__Assigned task__: Lift out all lines below that contain "down".

__Collected data__:
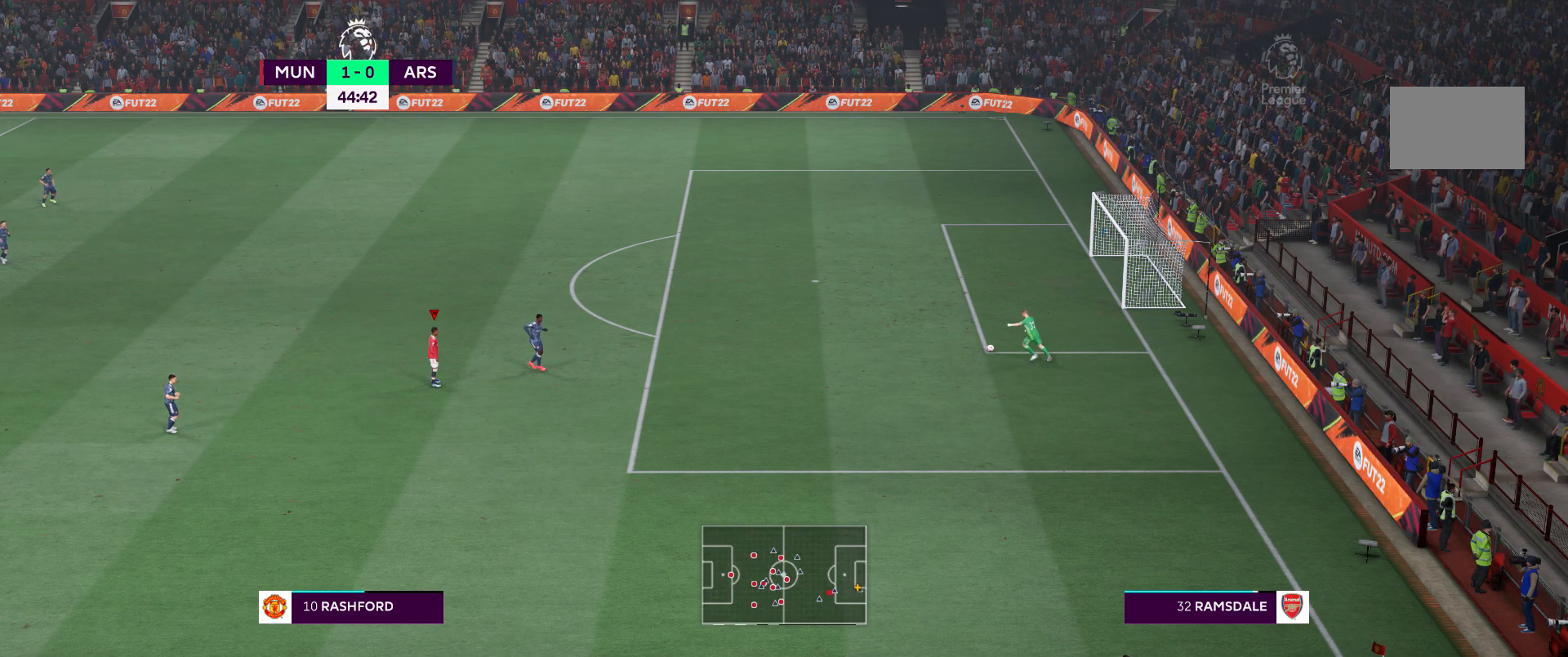
{"buttons": [], "left_stick": "center", "right_stick": "center", "events": []}
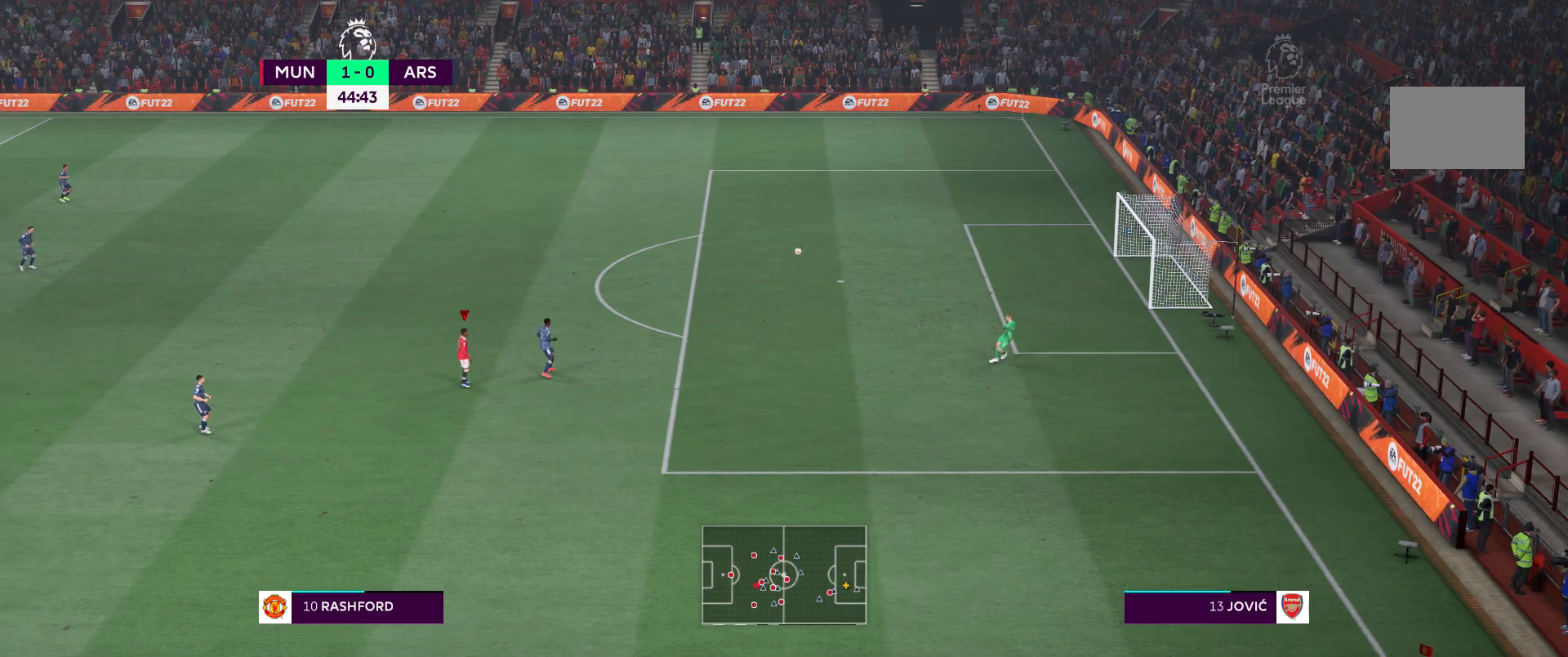
{"buttons": ["A"], "left_stick": "right", "right_stick": "center", "events": [[150, "left_stick", "right"], [450, "A", "down"]]}
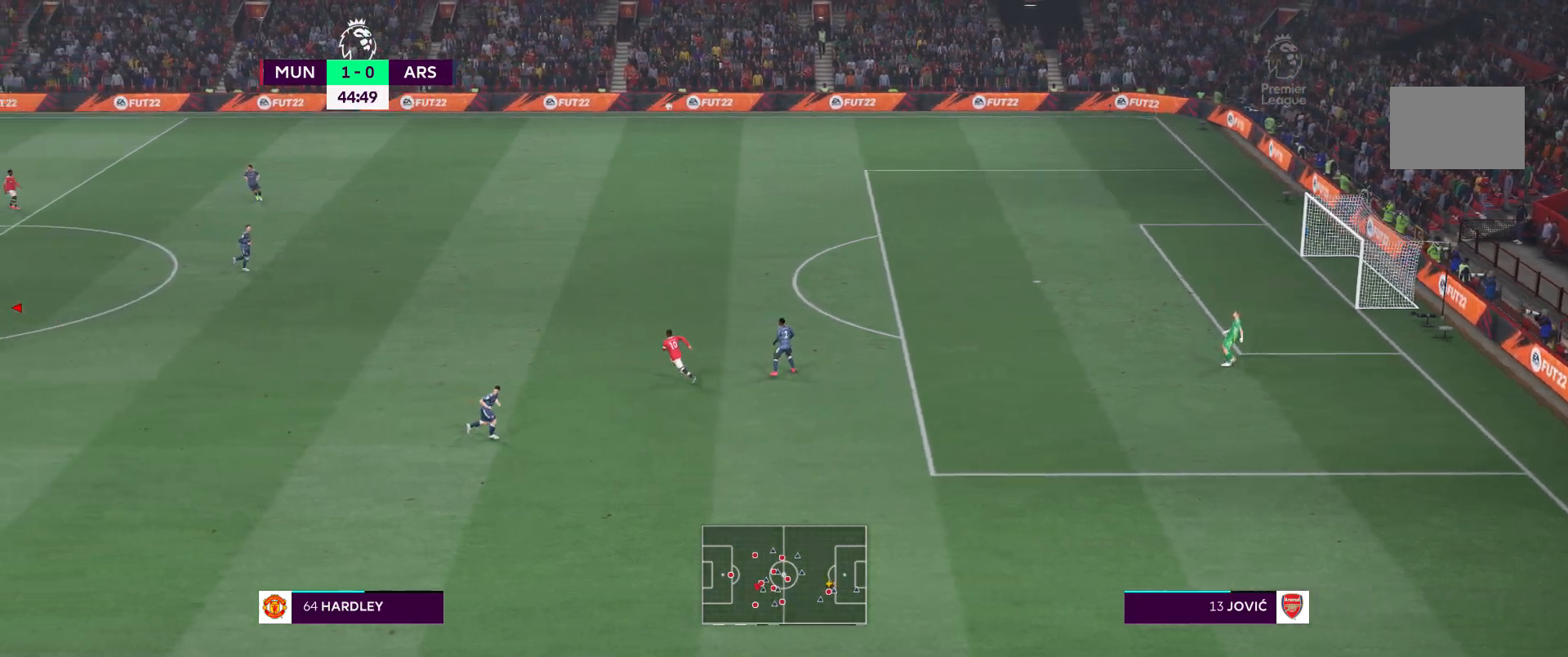
{"buttons": ["A"], "left_stick": "right", "right_stick": "center", "events": [[50, "A", "up"], [183, "A", "down"], [300, "A", "up"], [417, "A", "down"]]}
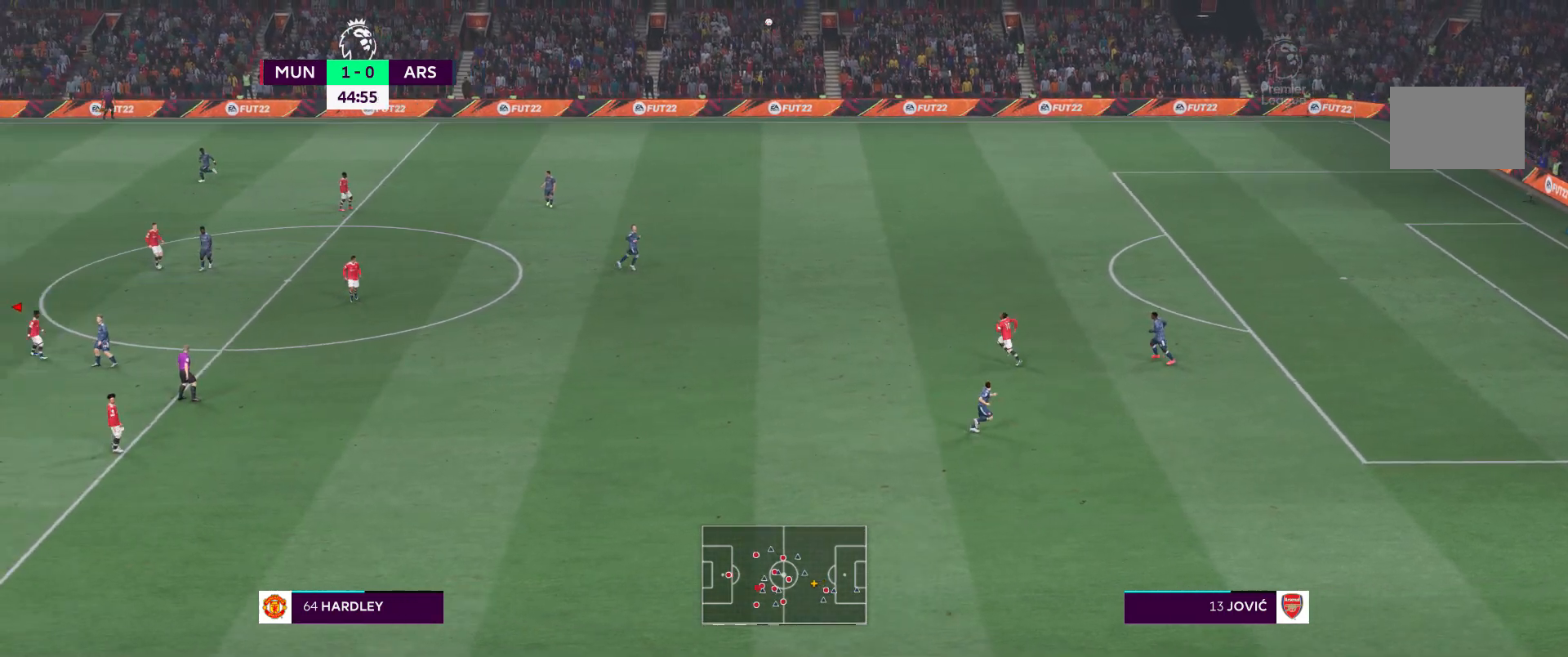
{"buttons": [], "left_stick": "right", "right_stick": "center", "events": [[17, "A", "up"], [133, "A", "down"], [250, "A", "up"], [350, "A", "down"], [467, "A", "up"]]}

__Written solution__:
{"buttons": ["A"], "left_stick": "right", "right_stick": "center", "events": [[150, "left_stick", "right"], [450, "A", "down"]]}
{"buttons": ["A"], "left_stick": "right", "right_stick": "center", "events": [[50, "A", "up"], [183, "A", "down"], [300, "A", "up"], [417, "A", "down"]]}
{"buttons": [], "left_stick": "right", "right_stick": "center", "events": [[17, "A", "up"], [133, "A", "down"], [250, "A", "up"], [350, "A", "down"], [467, "A", "up"]]}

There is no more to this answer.